Skull looked back at me. "What the fuck do you want?"

"Innocence told me to come." I said boldly. I wasn't afraid of Skull. As far as I was concerned, she was just a young girl with a janky attitude, a lot like the girls at school who always claimed that I thought that I was better than them. I wasn't. I knew that.

"I did." Innocence said, catching me off guard during my train of thought. "Sorry, Eyelid. Go stand by the door and keep look out. And whatever you do, don't say a word to the guards!" she snapped like a young witch. Then her voice went back to smooth and quiet. "So, if you see a guard walking by, yell 'wootles'. We'll hide. Got so?"

I nodded, got up and stood next to the door.

"Are we still on for Friday night?" Harlequin whispered.

"WHY ARE YOU WHISPERING?!" Innocence yelled. "Yes, we're still on for Friday night, but we have to post an alert...in code."

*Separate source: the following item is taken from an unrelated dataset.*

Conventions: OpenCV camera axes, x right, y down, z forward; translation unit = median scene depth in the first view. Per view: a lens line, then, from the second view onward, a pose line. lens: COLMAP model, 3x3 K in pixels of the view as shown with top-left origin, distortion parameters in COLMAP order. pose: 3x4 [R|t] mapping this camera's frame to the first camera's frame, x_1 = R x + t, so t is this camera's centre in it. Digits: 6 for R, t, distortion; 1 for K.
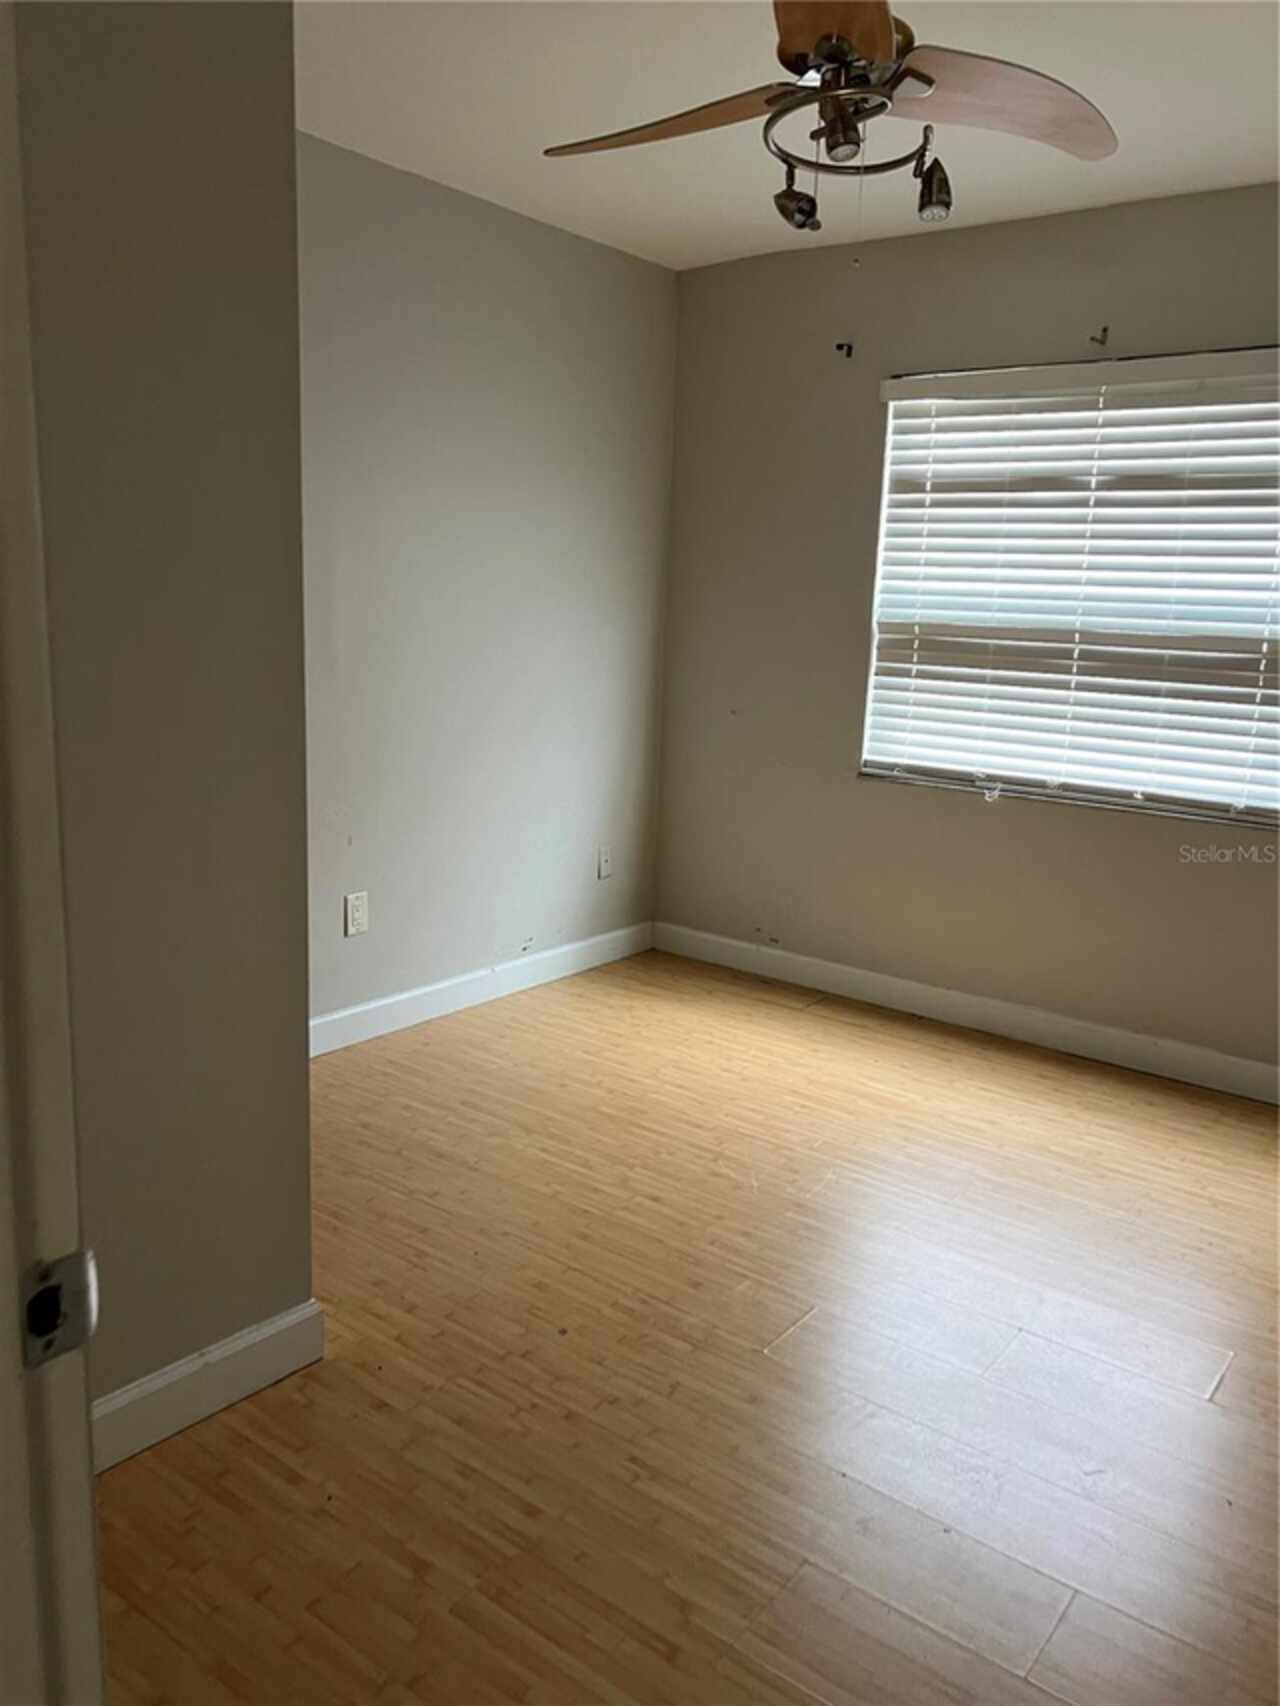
lens RADIAL K [[1285.0, 0, 637.9], [0, 1285.0, 843.1], [0, 0, 1]] dist [0.032678, -0.038732]
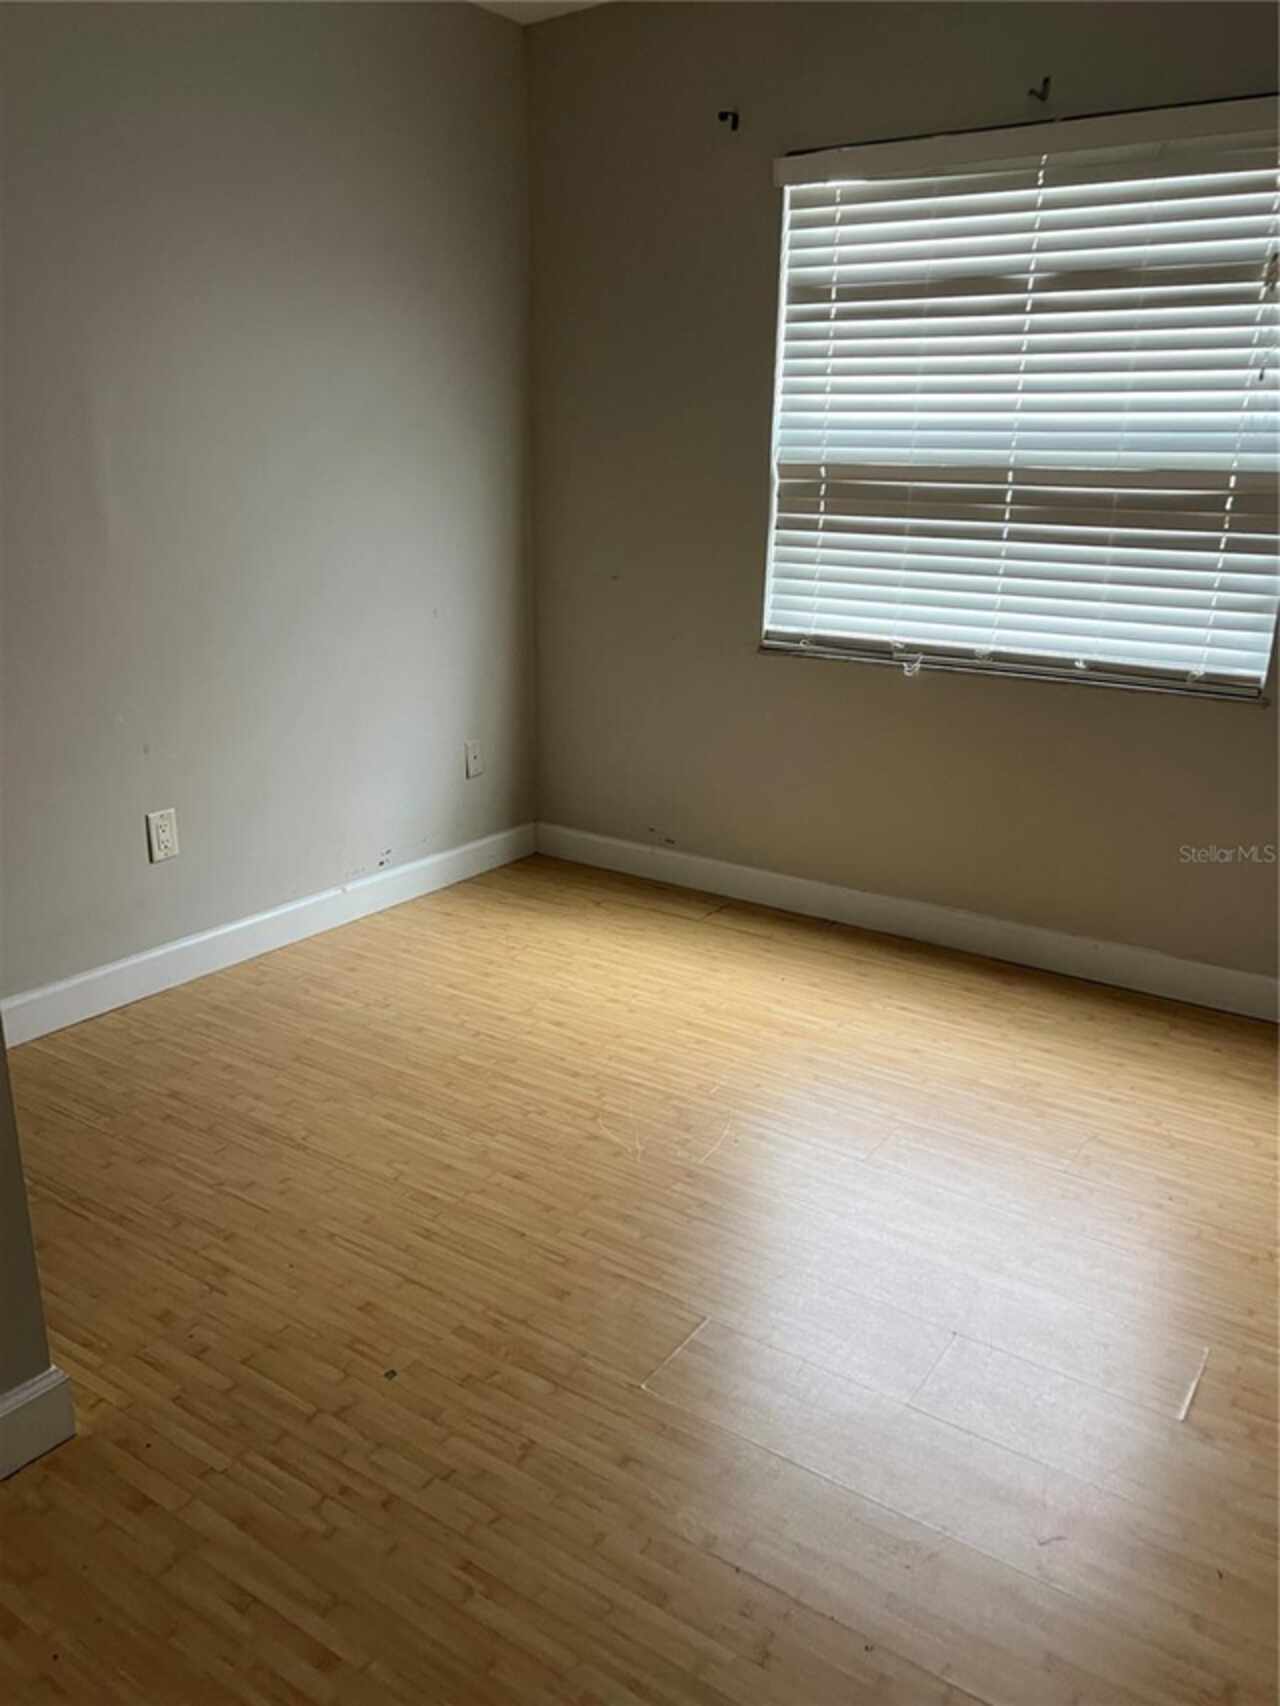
lens RADIAL K [[1285.0, 0, 639.0], [0, 1285.0, 868.0], [0, 0, 1]] dist [0.032678, -0.038732]
pose [[0.997377, -0.039591, 0.060589, 0.040546], [0.032243, 0.992516, 0.117784, -0.013700], [-0.064798, -0.115521, 0.991189, 0.163259]]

"CODE?!" Skull shouted. "Then who's gonna get it?!"

Innocence looked tested.

"Shut it up, quit yelling!" Basher said calmly to Skull. "Jeesh, you'll make us go deaf... It's like sitting next to a fucking Kiss concert I'm sitting next to...Jeesh shit..." Basher trailed on.

"The smart people." Innocence continued, answering Skull's rhetorical question as if no one was sick of her. "You see, many of these women aren't really insane. Take us, for example. We aren't insane itself. We're insanely smart. Society couldn't deal with us, so they dumped us here." Her voice intensified. "Insanity doesn't exist."

I was so distracted by her speech that I didn't notice the guard walking towards. "The guard's coming!" I shouted. But when I turned my head towards the crew, they were all gone, including the table.

The guard looked through the door window as I ducked, trying to dodge his sight. Then, as he started to unlock the door, I dashed into the vent, with not one person of the group to be found.
The guard finally opened the door, to find nothing but a swinging ceiling lamp.